(CN) — Arguing before a Ninth Circuit panel Thursday, an attorney for a California restaurant trade organization doubled down on claims Berkeley’s novel ban on natural gas hookups in new construction is a roundabout way to ban gas-powered appliances in furtherance of the liberal city’s environmental goals.
The Berkeley City Council's ban on gas hookup installations in new residential and commercial buildings is preempted by the Energy Policy and Conservation Act (EPCA), said Brian Baran, an attorney with Reichman Jorgensen Lehman & Feldberg who represents the California Restaurant Association.
“This case has nothing to do with gas distribution. It’s about banning appliances, covered by EPCA, in contravention of federal policy,” Baran said.
The trade group sued Berkeley over the regulation, claiming it impacted chefs' ability to prepare food the way they are typically trained — using natural gas stoves.
At a lower court hearing in February 2021, Deputy City Attorney Chris Jensen told U.S. District Judge Yvonne Gonzalez Rogers the purpose of the ban is "to transition the city infrastructure away from natural gas.” He also cited President Joe Biden’s intention to eliminate fossil fuels from power generation by 2035.
Rogers found the city had the authority to regulate the distribution of natural gas when she dismissed the restaurant association's lawsuit last year.
Nothing in Berkeley’s ordinance bans gas appliances from being put in new buildings.
But the question of whether its natural gas ban is preempted by the EPCA dominated the Ninth Circuit hearing Thursday, during which the panel considered whether to revive the restaurant association’s lawsuit.
“When you are effectively prohibiting the appliances, that’s the point at which preemption kicks in,” Baran said during questioning by Donald Trump appointee Judge M. Miller Baker, sitting by designation from the U.S. Court of International Trade.
Baran said the congressional intent behind the EPCA, passed in 1975, was to ensure a domestic supply of energy in the wake of the 1973 oil crisis, and to reduce the demand for energy through conservation measures including standards for appliances.
He said the policy prevents states from adopting policies banning appliances based on the type of energy they use.
“If you can circumvent that prohibition on banning covered appliances by simply prohibiting an electric appliance from being plugged in or a gas appliance from being connected to the existing gas supply, then the preemption provision isn’t really accomplishing anything at all,” Baran said.
But Briscoe Ivester & Bazel attorney Tony Francois, arguing for the city of Berkeley, quibbled over the preemption parameters established by the EPCA, reading aloud from the statute during questioning by U.S. Circuit Judge Patrick Bumatay, a Trump appointee.
“The purpose of the statute is to authorize the Department of Energy to adopt those uniform federal efficiency standards and then to prevent states from requiring better without a waiver,” Francois said.
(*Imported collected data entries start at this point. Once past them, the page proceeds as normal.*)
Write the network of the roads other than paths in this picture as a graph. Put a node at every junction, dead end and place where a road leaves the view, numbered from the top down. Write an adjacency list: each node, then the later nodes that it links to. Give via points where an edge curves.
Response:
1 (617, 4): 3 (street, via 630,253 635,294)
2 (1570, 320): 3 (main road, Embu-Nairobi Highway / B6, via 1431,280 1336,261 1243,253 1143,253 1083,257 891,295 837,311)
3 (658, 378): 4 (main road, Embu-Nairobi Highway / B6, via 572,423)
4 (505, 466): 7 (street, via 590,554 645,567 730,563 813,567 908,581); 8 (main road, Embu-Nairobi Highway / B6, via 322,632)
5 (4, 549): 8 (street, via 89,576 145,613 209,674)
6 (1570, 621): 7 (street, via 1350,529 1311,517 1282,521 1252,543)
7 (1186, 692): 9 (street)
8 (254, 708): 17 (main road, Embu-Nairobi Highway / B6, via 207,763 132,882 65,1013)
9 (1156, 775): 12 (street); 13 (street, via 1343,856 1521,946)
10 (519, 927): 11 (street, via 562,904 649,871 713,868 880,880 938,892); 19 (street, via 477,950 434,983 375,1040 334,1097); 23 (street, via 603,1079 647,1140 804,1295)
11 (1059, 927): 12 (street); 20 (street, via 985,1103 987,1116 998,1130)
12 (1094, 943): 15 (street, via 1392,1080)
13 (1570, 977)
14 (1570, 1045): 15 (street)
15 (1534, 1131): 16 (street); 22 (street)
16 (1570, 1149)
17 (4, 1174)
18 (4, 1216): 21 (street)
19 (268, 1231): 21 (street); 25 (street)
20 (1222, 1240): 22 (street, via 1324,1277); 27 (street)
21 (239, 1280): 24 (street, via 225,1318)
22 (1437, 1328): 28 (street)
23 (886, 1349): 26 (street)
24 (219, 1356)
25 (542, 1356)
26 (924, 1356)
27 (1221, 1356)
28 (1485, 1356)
Judge Baker questioned what the cumulative impact on appliance manufacturers the EPCA was trying to protect could be if other cities followed Berkeley’s lead and adopted their own bans on gas hookups.
Francois again read from the statute, which listed requirements for appliance volume, capacity and reliability.
“Where you see Congress protecting the availability of consumer choice, fuel type is not one of those categories,” Francois noted.
Thomas Pulham, an assistant U.S. attorney, told the panel Berkeley’s ordinance doesn’t implicate the preemption clause of the EPCA as “it doesn’t even address energy use at all as that term is defined in the statute.”
But Senior U.S. Circuit Judge Diarmuid O’Scannlain asked why the federal government had intervened in the case at all.
“I’m just a little curious that the United States is participating in a case that supports the banning of natural gas in a city of this country. Is this a policy we should be aware of?” the Ronald Reagan appointee asked.
Pulham said the United States was not supporting Berkeley’s provision one way or the other.
“We are just addressing the scope of the preemption provision, because as we detail in our brief, we think that an overbroad reading of this could harm the federal administration of the statute,” Pulham said.
The panel took the matter under submission.